* _What you have to do_
Repeat the lines from the line with "M556,419l17,7 -12,30 -13,-6 1,-14z" to the line with "M7,815l86,-13" in the listing below, keeping both end lines and adding nothing.
BEGIN Extracted entries
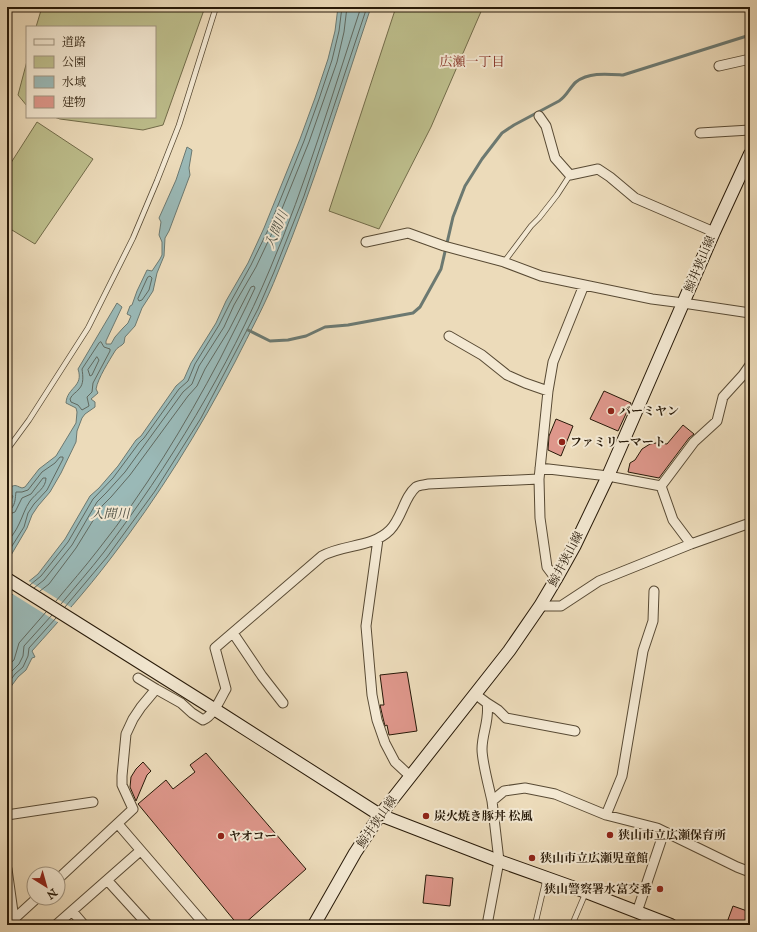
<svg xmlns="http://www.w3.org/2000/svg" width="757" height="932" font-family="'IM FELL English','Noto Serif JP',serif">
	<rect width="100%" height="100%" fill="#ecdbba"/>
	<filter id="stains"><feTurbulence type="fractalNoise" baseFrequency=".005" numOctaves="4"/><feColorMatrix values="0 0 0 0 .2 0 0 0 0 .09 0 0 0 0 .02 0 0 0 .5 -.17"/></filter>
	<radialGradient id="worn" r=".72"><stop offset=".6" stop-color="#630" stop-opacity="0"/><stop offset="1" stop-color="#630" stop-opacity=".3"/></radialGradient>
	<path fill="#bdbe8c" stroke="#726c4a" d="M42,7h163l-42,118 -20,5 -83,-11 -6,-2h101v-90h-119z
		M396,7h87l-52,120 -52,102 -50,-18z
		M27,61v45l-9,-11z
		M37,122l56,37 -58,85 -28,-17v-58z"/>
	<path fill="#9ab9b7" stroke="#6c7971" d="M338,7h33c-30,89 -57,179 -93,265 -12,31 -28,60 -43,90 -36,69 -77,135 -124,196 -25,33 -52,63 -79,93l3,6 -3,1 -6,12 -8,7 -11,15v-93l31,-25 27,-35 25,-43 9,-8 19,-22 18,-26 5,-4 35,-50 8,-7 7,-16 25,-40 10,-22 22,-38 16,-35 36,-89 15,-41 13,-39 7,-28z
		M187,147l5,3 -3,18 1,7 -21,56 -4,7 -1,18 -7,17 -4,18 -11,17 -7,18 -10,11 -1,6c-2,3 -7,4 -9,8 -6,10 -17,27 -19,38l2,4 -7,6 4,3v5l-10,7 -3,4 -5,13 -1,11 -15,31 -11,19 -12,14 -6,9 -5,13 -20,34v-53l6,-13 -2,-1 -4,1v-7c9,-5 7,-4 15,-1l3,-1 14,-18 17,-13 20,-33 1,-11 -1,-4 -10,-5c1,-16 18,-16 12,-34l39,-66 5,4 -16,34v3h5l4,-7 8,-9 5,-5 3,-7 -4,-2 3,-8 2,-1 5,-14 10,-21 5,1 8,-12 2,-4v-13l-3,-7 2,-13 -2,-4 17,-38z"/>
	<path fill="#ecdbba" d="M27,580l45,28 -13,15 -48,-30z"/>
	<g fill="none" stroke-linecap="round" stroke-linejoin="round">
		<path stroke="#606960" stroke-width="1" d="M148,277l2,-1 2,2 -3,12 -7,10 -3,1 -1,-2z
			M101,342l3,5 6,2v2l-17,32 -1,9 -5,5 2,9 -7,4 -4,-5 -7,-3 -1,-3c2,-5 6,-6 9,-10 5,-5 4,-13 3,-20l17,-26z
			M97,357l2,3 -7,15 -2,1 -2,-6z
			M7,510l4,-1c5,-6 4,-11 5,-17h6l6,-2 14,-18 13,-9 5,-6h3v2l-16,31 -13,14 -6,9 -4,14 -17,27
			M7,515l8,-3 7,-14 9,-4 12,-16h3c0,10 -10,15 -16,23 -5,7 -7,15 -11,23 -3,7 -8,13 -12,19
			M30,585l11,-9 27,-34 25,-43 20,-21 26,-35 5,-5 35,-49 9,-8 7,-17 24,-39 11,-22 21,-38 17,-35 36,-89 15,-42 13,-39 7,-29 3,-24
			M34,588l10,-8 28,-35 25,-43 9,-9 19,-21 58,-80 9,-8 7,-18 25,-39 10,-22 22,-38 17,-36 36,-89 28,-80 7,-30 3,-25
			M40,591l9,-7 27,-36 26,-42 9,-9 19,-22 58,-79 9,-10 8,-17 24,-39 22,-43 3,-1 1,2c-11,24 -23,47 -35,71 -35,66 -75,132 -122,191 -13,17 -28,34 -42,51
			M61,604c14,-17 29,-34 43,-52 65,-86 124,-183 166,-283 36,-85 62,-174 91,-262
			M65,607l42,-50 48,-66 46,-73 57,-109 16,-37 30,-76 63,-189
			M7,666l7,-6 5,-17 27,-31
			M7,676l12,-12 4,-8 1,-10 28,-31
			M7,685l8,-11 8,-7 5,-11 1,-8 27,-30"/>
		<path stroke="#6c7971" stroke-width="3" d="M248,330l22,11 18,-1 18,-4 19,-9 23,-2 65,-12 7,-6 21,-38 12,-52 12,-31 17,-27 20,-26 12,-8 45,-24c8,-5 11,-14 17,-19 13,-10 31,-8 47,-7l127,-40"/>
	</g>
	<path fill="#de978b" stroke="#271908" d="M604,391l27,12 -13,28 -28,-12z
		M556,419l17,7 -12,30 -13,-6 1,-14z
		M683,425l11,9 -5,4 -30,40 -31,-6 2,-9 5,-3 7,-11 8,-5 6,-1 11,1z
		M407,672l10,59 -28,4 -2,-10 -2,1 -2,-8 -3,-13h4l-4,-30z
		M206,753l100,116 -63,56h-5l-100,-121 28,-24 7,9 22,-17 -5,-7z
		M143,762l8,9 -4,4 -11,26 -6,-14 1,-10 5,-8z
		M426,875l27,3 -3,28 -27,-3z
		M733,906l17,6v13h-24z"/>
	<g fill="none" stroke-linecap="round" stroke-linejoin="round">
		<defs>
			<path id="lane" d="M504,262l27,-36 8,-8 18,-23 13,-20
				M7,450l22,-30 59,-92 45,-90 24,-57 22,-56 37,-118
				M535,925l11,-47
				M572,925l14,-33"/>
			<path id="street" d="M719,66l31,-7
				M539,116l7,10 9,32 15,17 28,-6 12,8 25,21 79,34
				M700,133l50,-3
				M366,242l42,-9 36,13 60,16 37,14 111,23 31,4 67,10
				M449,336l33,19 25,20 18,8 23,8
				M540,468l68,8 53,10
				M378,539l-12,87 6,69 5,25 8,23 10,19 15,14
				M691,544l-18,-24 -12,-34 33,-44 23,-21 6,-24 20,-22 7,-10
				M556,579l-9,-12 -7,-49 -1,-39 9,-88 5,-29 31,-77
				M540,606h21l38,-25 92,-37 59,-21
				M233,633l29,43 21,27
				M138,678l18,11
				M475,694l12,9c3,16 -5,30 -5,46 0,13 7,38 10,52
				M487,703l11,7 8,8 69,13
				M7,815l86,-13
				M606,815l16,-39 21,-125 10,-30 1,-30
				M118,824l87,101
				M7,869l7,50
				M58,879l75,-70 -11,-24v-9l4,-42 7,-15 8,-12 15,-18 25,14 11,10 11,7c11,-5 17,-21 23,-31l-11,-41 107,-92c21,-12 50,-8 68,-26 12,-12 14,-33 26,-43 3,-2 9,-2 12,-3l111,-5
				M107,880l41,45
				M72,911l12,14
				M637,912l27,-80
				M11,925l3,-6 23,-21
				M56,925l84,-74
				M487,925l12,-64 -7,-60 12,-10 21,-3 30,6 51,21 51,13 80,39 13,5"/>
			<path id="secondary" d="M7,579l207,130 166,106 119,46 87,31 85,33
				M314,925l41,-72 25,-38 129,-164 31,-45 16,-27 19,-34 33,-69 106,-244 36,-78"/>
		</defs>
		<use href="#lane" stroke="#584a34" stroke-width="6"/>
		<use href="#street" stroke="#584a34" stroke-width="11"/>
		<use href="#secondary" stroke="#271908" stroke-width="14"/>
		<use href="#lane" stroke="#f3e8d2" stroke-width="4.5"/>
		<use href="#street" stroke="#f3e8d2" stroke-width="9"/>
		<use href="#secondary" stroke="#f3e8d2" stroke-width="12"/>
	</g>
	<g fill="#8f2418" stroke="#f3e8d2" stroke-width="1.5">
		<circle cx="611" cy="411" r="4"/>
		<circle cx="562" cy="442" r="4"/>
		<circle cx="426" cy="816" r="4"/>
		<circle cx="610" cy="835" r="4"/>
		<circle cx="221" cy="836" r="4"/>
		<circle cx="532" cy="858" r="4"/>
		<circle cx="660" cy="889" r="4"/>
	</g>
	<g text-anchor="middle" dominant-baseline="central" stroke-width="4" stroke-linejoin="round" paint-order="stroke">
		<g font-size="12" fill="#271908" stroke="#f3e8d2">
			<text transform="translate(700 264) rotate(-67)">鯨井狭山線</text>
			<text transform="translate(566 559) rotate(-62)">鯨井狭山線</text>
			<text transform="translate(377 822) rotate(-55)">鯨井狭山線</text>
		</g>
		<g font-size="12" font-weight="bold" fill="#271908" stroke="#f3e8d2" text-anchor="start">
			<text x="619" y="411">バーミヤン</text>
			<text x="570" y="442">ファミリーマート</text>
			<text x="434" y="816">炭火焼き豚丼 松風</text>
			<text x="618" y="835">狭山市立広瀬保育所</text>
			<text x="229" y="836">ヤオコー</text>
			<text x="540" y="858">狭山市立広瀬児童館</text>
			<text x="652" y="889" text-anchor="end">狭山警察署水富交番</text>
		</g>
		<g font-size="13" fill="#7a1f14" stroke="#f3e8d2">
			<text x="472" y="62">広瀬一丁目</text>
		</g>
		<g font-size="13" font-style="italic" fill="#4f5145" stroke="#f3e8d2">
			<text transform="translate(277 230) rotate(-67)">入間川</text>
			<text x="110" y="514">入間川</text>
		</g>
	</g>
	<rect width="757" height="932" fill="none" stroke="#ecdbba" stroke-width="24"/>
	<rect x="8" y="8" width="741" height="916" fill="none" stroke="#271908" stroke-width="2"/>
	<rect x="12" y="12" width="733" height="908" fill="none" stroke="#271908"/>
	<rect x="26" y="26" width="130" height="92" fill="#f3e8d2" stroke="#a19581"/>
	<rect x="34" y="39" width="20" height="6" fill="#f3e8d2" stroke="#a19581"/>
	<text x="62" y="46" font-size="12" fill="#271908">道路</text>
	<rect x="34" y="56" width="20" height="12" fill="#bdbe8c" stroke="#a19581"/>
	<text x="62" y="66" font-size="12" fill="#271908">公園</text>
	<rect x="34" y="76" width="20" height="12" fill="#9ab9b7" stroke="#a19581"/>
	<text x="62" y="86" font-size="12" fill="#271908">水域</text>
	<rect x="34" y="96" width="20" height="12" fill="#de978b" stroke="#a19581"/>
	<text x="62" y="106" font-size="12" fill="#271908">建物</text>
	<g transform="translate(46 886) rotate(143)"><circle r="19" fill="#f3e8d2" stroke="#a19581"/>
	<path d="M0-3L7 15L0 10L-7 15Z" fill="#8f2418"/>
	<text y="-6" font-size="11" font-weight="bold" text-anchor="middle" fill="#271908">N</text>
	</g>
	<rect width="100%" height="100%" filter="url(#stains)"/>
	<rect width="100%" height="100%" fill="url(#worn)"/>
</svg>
END Extracted entries
* _Output for this exercise_
		M556,419l17,7 -12,30 -13,-6 1,-14z
		M683,425l11,9 -5,4 -30,40 -31,-6 2,-9 5,-3 7,-11 8,-5 6,-1 11,1z
		M407,672l10,59 -28,4 -2,-10 -2,1 -2,-8 -3,-13h4l-4,-30z
		M206,753l100,116 -63,56h-5l-100,-121 28,-24 7,9 22,-17 -5,-7z
		M143,762l8,9 -4,4 -11,26 -6,-14 1,-10 5,-8z
		M426,875l27,3 -3,28 -27,-3z
		M733,906l17,6v13h-24z"/>
	<g fill="none" stroke-linecap="round" stroke-linejoin="round">
		<defs>
			<path id="lane" d="M504,262l27,-36 8,-8 18,-23 13,-20
				M7,450l22,-30 59,-92 45,-90 24,-57 22,-56 37,-118
				M535,925l11,-47
				M572,925l14,-33"/>
			<path id="street" d="M719,66l31,-7
				M539,116l7,10 9,32 15,17 28,-6 12,8 25,21 79,34
				M700,133l50,-3
				M366,242l42,-9 36,13 60,16 37,14 111,23 31,4 67,10
				M449,336l33,19 25,20 18,8 23,8
				M540,468l68,8 53,10
				M378,539l-12,87 6,69 5,25 8,23 10,19 15,14
				M691,544l-18,-24 -12,-34 33,-44 23,-21 6,-24 20,-22 7,-10
				M556,579l-9,-12 -7,-49 -1,-39 9,-88 5,-29 31,-77
				M540,606h21l38,-25 92,-37 59,-21
				M233,633l29,43 21,27
				M138,678l18,11
				M475,694l12,9c3,16 -5,30 -5,46 0,13 7,38 10,52
				M487,703l11,7 8,8 69,13
				M7,815l86,-13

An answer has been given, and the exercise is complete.